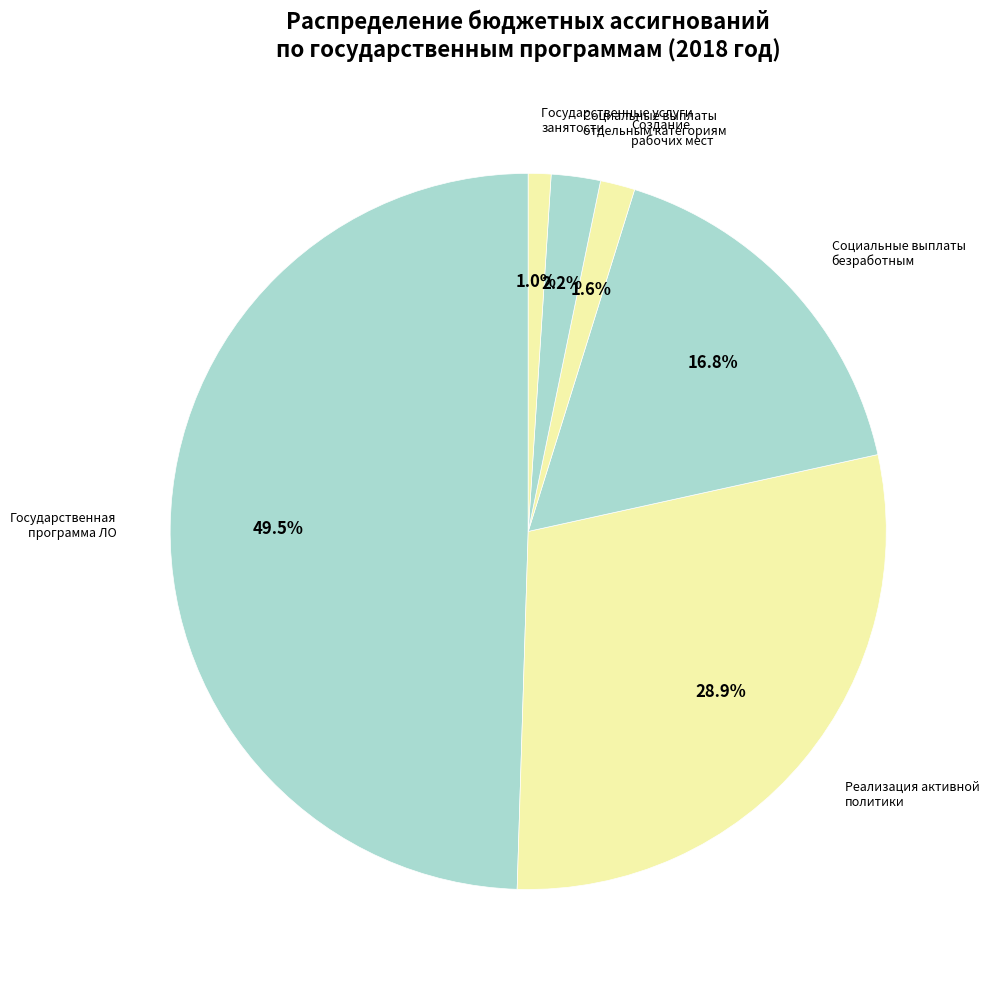

Count the number of slices in the pie.

6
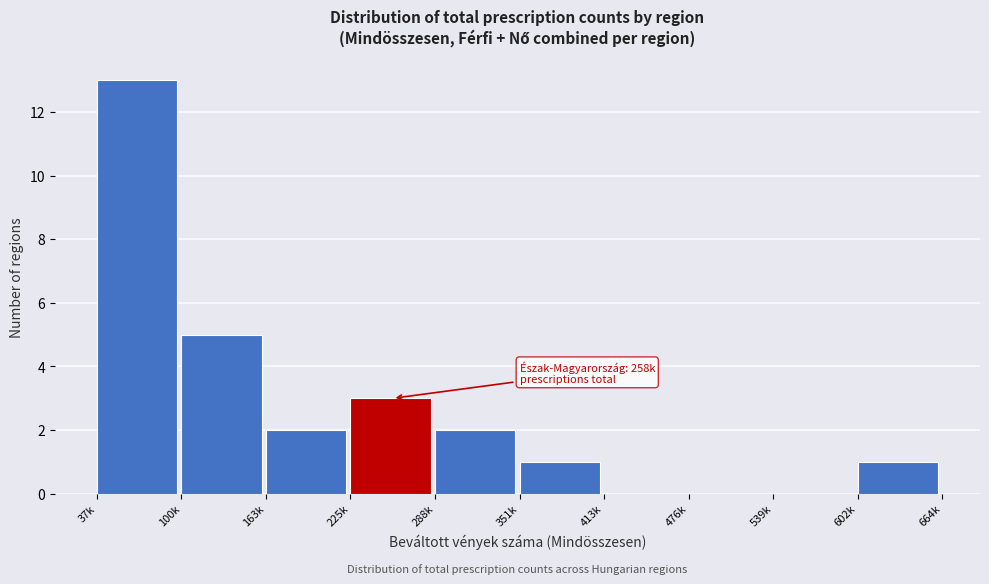

Reading left to right, what are all the values shown in this chart?

37k=13	100k=5	163k=2	225k=3	288k=2	351k=1	413k=0	476k=0	539k=0	602k=1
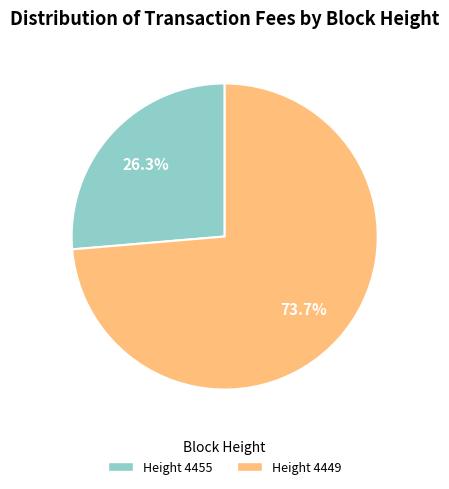

Which category has the smallest portion of the pie?

Height 4455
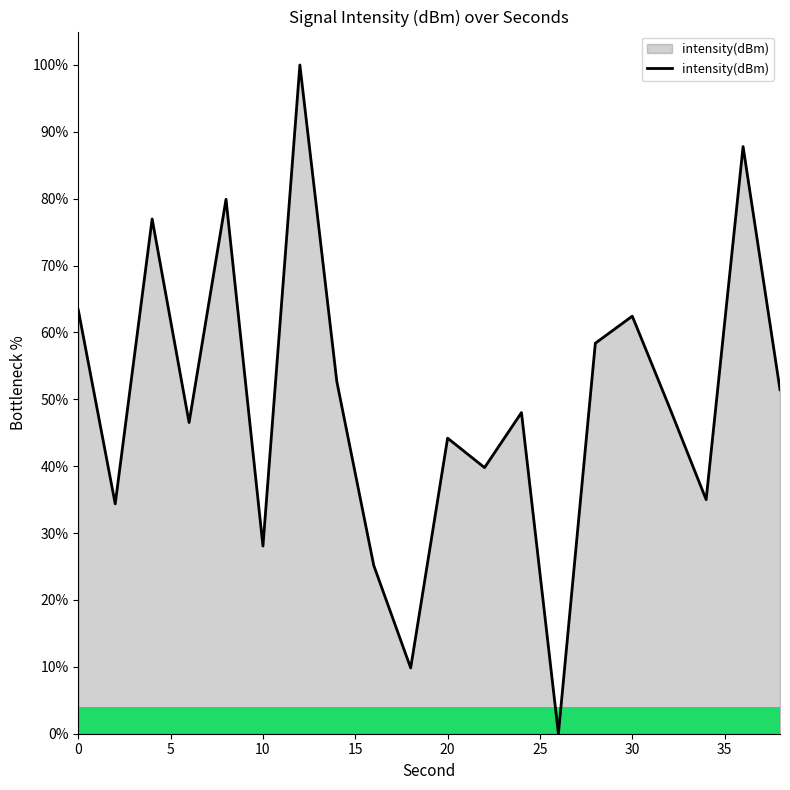

How many values are above zero?

19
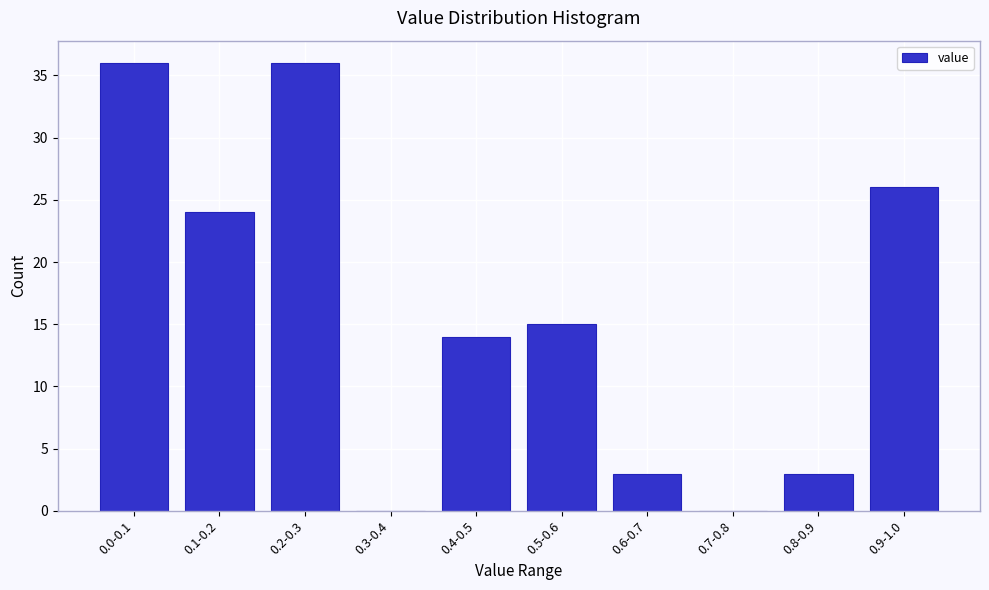

Reading right to left, list all the values displayed in this chart.

0.9-1.0=26	0.8-0.9=3	0.7-0.8=0	0.6-0.7=3	0.5-0.6=15	0.4-0.5=14	0.3-0.4=0	0.2-0.3=36	0.1-0.2=24	0.0-0.1=36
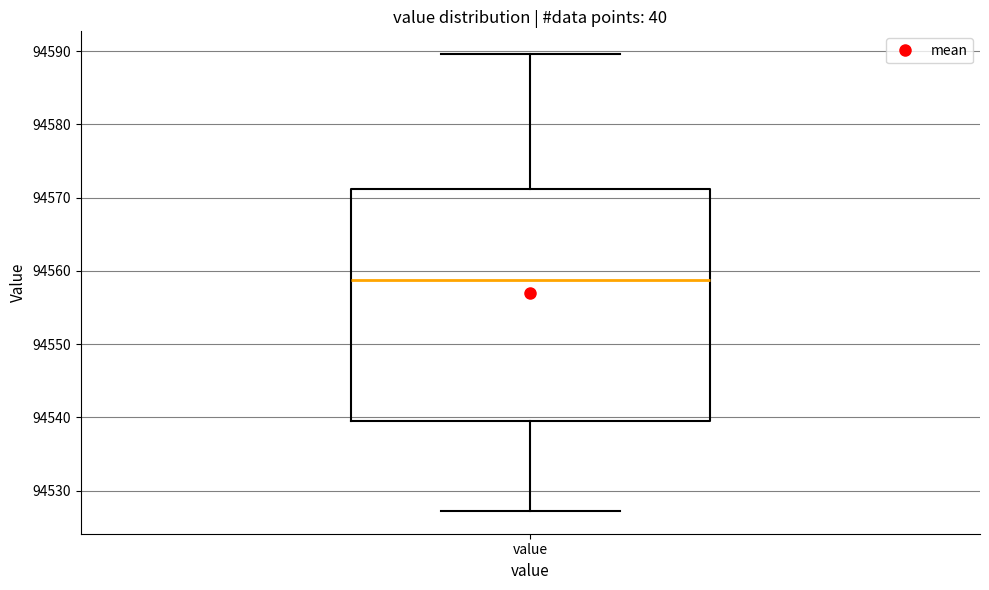

Transcribe this box plot: give where the median line is, the range the box spans, and where the two whiskers end, as read against the y-axis. The values are not printed on the chart, so give them approximately, as read against the axis.

median 94559, box 94540 to 94571, whiskers 94527 to 94590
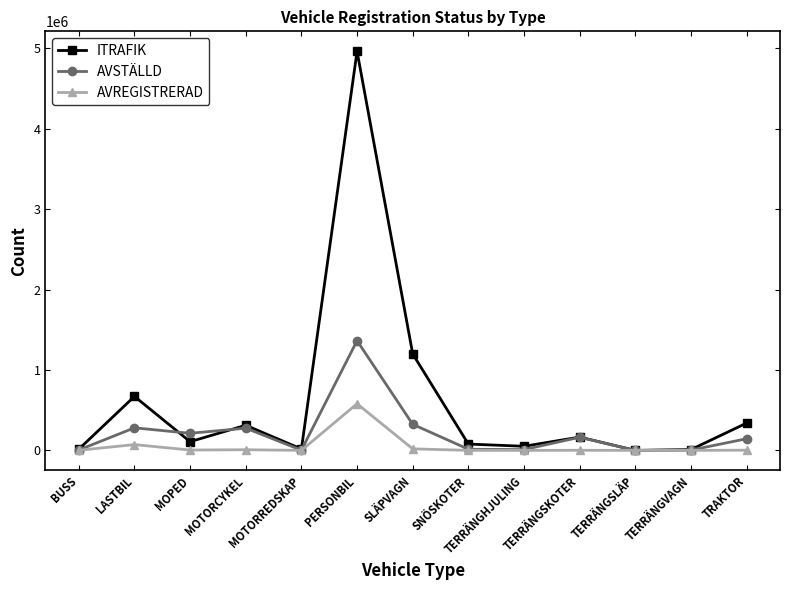

At which label does ITRAFIK first exceed 108574?

LASTBIL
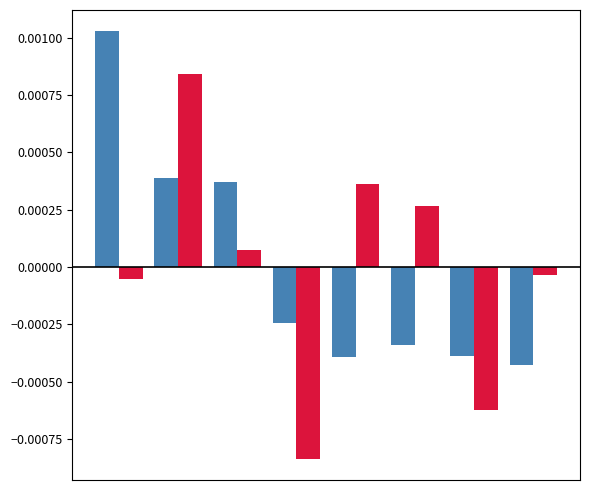

How many data points does each series have?

8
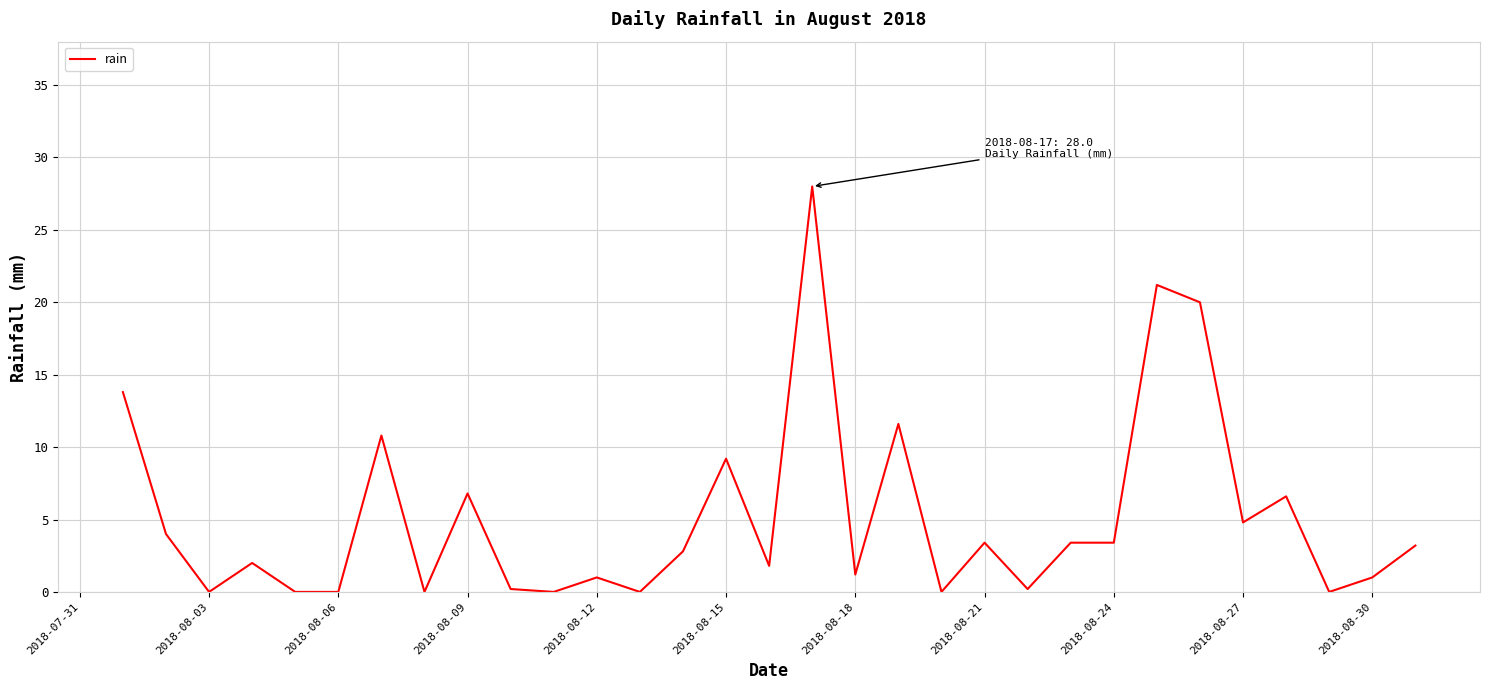

What is the difference between the maximum and minimum values?

28.0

|---|

▸ Work required: Rewrite the lines from the start of the records through the line containing "Height 4455" as a numbered list, leaving out blank lines and the pictures.

▸ Output below:
1. Count the number of slices in the pie.
2. 6
3. Reading left to right, what are all the values shown in this chart?
4. 37k=13	100k=5	163k=2	225k=3	288k=2	351k=1	413k=0	476k=0	539k=0	602k=1
5. Which category has the smallest portion of the pie?
6. Height 4455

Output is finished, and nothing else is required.